In my middle age, that’s an option I choose to pass up.
I choose to pass it up because I’m finally embracing that I was made for something better. I was made to serve, to love, and to use what talent I have to do my best wherever God places me. He didn’t put me here to focus of all the unhappiness that I’ve tugged along like heavy baggage. He didn’t impart His love into my life to let it be dragged down by the defeat of my sins. He didn’t give me talent to squander it on something petty. And He didn’t make me to take revenge on people hurting in ways other than how I hurt.
More than any of this, though, I’ll pass up revenge because the dues for all my junk have already been paid in full in ways I could never begin to comprehend.
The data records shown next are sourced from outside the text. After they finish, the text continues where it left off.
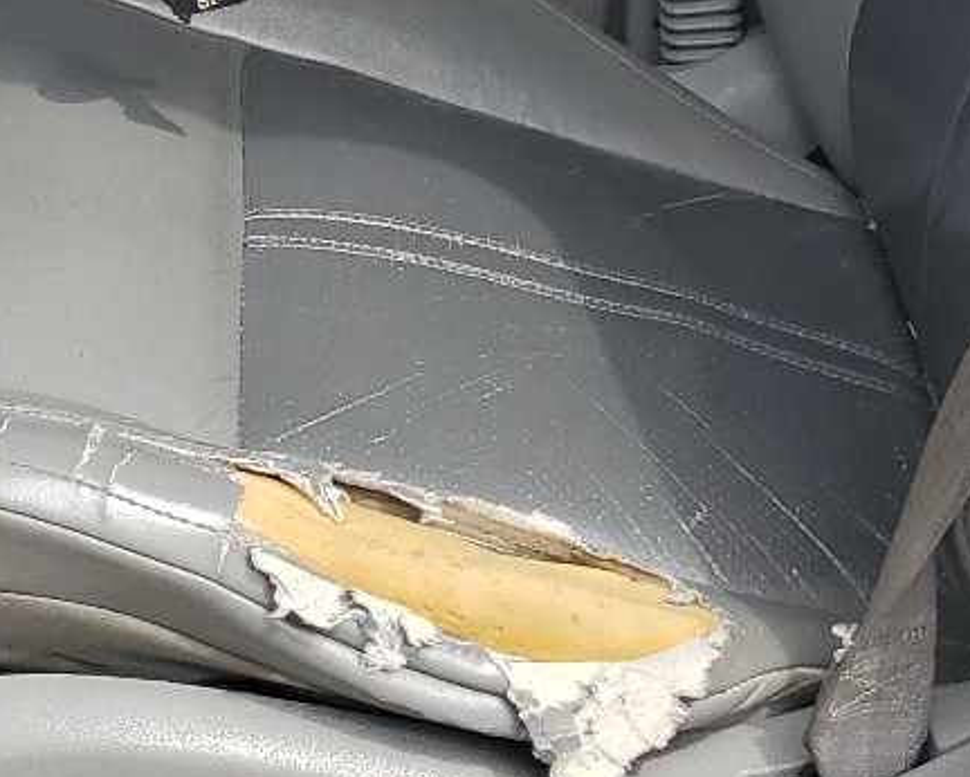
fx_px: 2700
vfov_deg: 15.5
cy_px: -254
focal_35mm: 94
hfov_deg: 20.1
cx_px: 155
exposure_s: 1/833
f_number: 1.5
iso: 50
Instead of revenge, He made you and I to do something better. You know this, too, and I hope you haven’t misplaced it. He made us to love each other, to pass up on dwelling on the hurt and move beyond it. Instead of revenge, He made us for forgiveness. Instead of unhappiness, He made us for joy. Instead of worry, which dishonors Him and us alike, He made us to trust and let go of the hurt that holds us back. On a day like today, He reminds me of these things by saying, “it’s time to let go and let me work my thrilling love in your life, Dave. That Golden Rule I taught really is worth more than gold.” And these days, gold is worth more than it’s ever been worth in all of human history.
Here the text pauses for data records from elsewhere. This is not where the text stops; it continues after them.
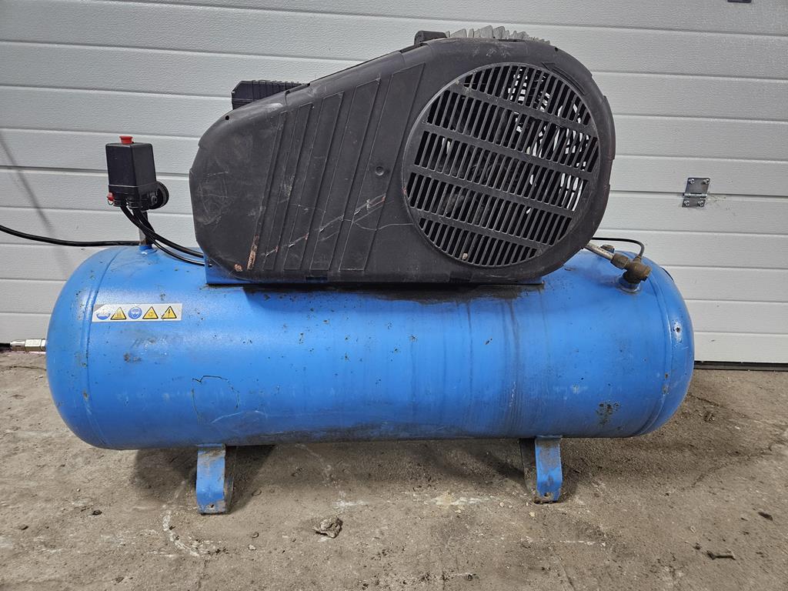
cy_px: 296
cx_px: 394
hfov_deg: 73.9
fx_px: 524
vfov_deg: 58.9
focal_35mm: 23
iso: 640
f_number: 1.8
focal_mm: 5.4
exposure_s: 1/25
Pretty amazing thing, don’t you think. And it’s not a bad thought with which to end a long and struggle-prone work-week. There have been successes this week; I’m thankful for them. There have been failures both in and out of the office, and I’m thankful for them too. For the success I’ll gladly deny all credit, embracing that I’ve only been privileged to use the gifts given to me by others. For the failures, I’ll now gladly eschew revenge and forswear some twisted repayment against perceived slights and mirage-like wrongs. I was made for better. So, my friend, were you. You don’t need a middle-age crazy Texan to tell you that. You need only follow a better voice that’s calling you to become better by listening to Him. Take it from me: revenge sucks. It’s beneath us, and it’s really not worth the time. I’m ashamed that it took me forty-five years to learn this, but thankful the next forty-five can be lived in light of this truth.